I’m aware it’s often considered a sin to consider the potential audience when you’re writing something, but I have a question that pertains to that.
As a touch of background, I’ve spent some good chunk of time experimenting with leaving things out. I like how in movies, for example, a director can shoot whole scenes without dialogue, and you can get the whole story just from facial expressions and body language. I’m also interested in things like the Kuleshov Effect, which as I understand it is how when two shots in a film are viewed back to back, the visual connection automatically implies a thematic connection in the audience’s brain.
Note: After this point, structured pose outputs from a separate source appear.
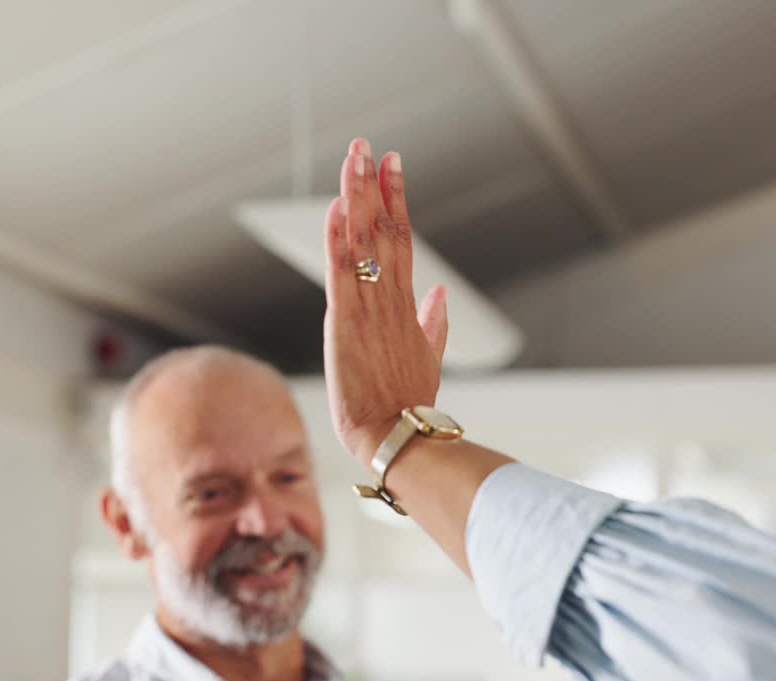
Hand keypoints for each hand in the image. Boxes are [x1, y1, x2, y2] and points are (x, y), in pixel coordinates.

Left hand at [323, 138, 448, 466]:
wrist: (397, 437)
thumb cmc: (409, 405)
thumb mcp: (429, 358)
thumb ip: (434, 323)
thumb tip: (440, 295)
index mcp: (407, 305)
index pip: (402, 240)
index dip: (397, 200)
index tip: (393, 165)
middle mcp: (389, 299)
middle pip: (384, 229)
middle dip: (376, 185)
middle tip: (370, 146)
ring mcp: (369, 308)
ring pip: (363, 241)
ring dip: (357, 197)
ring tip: (354, 158)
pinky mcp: (345, 323)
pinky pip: (340, 271)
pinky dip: (337, 238)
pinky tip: (336, 208)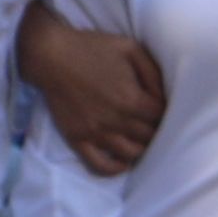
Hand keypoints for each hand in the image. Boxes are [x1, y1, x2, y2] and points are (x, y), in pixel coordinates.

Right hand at [15, 4, 166, 177]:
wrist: (51, 55)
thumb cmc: (92, 48)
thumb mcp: (131, 49)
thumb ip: (153, 73)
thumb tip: (165, 97)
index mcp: (132, 98)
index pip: (162, 117)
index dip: (166, 112)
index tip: (162, 108)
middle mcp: (117, 120)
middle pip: (149, 137)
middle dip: (156, 130)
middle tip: (153, 123)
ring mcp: (96, 132)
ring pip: (131, 154)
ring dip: (141, 148)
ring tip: (141, 139)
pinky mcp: (78, 138)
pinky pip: (100, 165)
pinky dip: (115, 168)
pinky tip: (124, 162)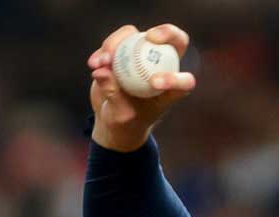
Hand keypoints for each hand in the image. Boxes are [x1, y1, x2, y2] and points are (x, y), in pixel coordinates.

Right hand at [87, 24, 197, 151]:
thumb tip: (101, 72)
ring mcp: (145, 55)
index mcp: (172, 89)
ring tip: (103, 62)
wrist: (112, 116)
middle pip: (174, 41)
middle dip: (167, 33)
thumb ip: (114, 95)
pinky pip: (118, 40)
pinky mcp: (126, 49)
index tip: (153, 83)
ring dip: (118, 44)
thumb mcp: (120, 115)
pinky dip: (105, 49)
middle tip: (150, 37)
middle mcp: (163, 67)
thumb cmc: (124, 122)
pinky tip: (94, 63)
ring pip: (137, 36)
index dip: (174, 78)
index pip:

I feel like, even though they’re different kinds of media, we might be able to exploit a lot of the same techniques in our fiction writing in some way, and I find it amusing to play around with that by cutting all of the asides and explanations and leaving in only concrete actions and dialogue. And then going even further and cutting ANYTHING that might seem moderately superfluous, up to the point where half of the plot is driven by implications alone.
But I’ve also found that the latter level is overreaching. At that stage my writing just becomes very vague and sketchy and hard to interpret. (Which is another way of saying it becomes bad.) I’m working out finding a middle ground that I’m comfortable with.
So my question is, how much do you guys typically trust your readers to pick up on implications? And if the answer is ‘a lot’, how do you do it?